Si Susan Hiller, dans sa série de photographies, nous donne à voir à son tour le doigt qui pointe une absence, c’est que ce déictique est aussi celui pointé contre une minorité, écartée des villes ou confinée dans des ghettos à l’intérieure des villes. Ces noms de rue viennent d’une longue histoire de la ségrégation, plus ou moins contraignante mais constante, qui a précédé les déportations et l’extermination. Autant ces noms de rue témoignent de cette ségrégation, autant la ségrégation était portée par cet acte de nomination publique. Avant de s’en prendre aux corps qu’ils désignaient, ces toponymes ont été supprimés par les municipalités nazies qui entendaient effacer la moindre trace d’une présence passée et historique des juifs allemands. Ce négationnisme a précédé et annoncé la solution finale.
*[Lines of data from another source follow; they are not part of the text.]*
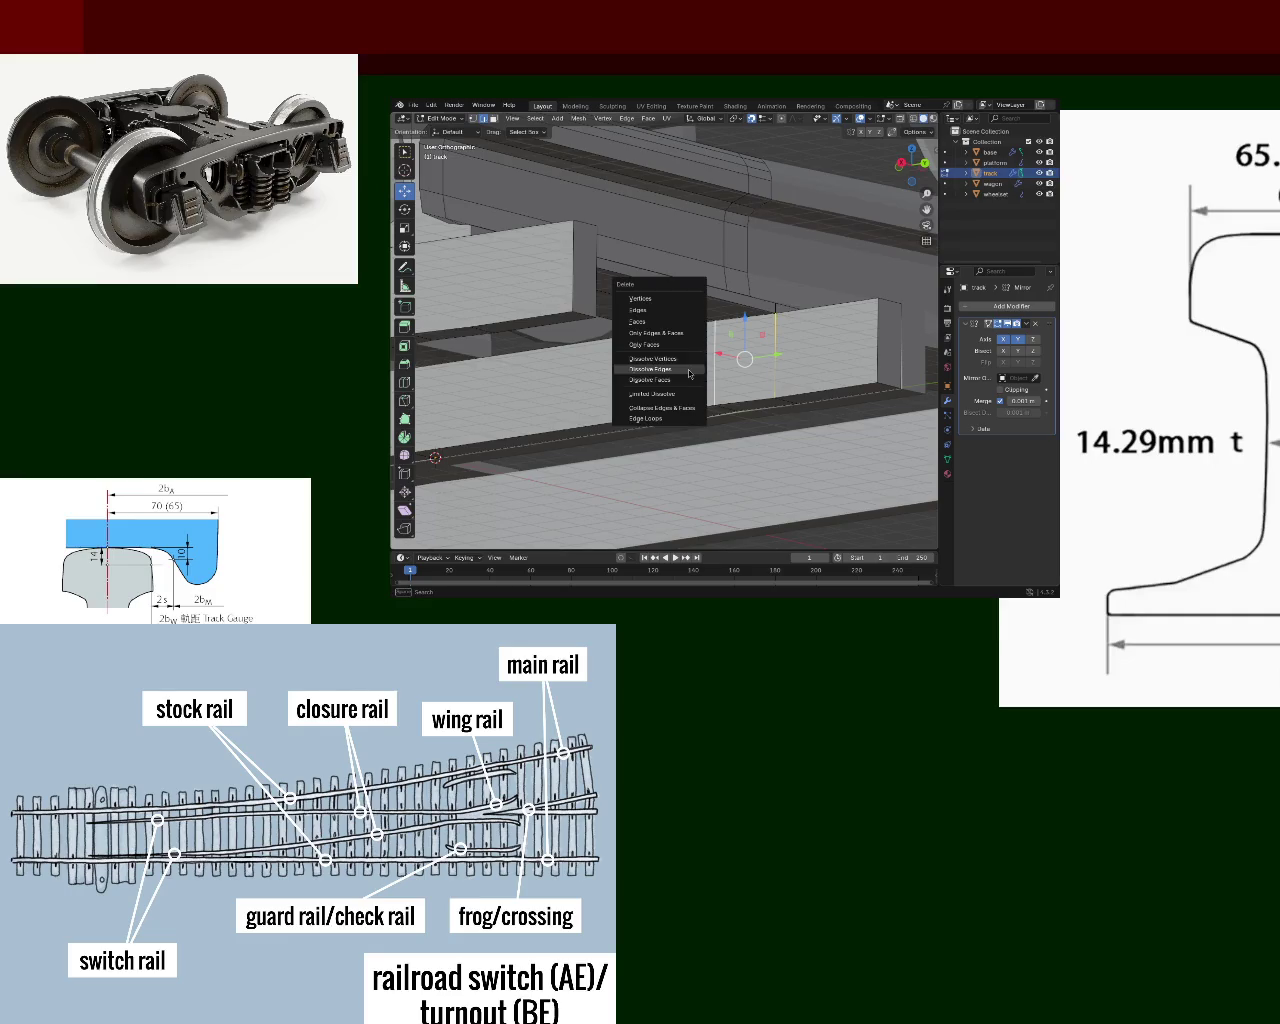
{"action": "left_click", "coordinate": [689, 370]}
{"action": "mouse_move", "coordinate": [689, 372]}
{"action": "middle_mouse_down"}
{"action": "mouse_move", "coordinate": [819, 357]}
{"action": "mouse_move", "coordinate": [777, 385]}
{"action": "mouse_move", "coordinate": [695, 312]}
{"action": "mouse_move", "coordinate": [596, 327]}
{"action": "mouse_move", "coordinate": [897, 123]}
{"action": "middle_mouse_up"}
Le choc qu’éprouva l’artiste à l’origine de ce travail est donc paradoxal. Il porte peut-être plus sur l’oubli que sur ce qui est oublié. Militant en quelque sorte contre l’oubli de cet oubli qui parachèverait l’absence en faisant se rejoindre le négationnisme précédant avec celui d’aujourd’hui. « Une photographie ne peut jamais représenter les choses telles qu’elles sont dans le moment présent où l’image est prise », écrit Susan Hiller. C’est avec la photographie documentaire qu’elle montre ce qui échappe à sa neutralité objective.
Damien Guggenheim
Cette monographie a été publiée à l’occasion de l’exposition The J Street Project qui s’est tenue à Compton Verney (Warwickshire en Angleterre) entre septembre et octobre 2005. Susan Hiller (1940-2019) est née à Tallahassee, en Floride, et a vécu et travaillé principalement à Londres à partir du début des années 1960. Elle a étudié le cinéma et la photographie à Cooper Union et la linguistique et l’archéologie au Hunter College de New York, avant de mener des travaux anthropologiques sur le terrain au Mexique, au Belize et au Guatemala. Son travail est présenté dans de nombreuses collections permanentes à travers le monde. Une grande exposition rétrospective lui a été consacrée à la Tate Britain à Londres en 2011.
Susan Hiller, The J. Street Project, Compton Verney / DAAD, 2005.
Walter Benjamin, Petite histoire de la photographie, (traduction Lionel Duvoy), éditions Allia, 2019, p.39.
Claude Lanzmann, Le lièvre de Patagonie, éditions Gallimard, 2009.
Au sujet de Shoah, (collectif dirigé par Michel Deguy), éditions Belin, 1990.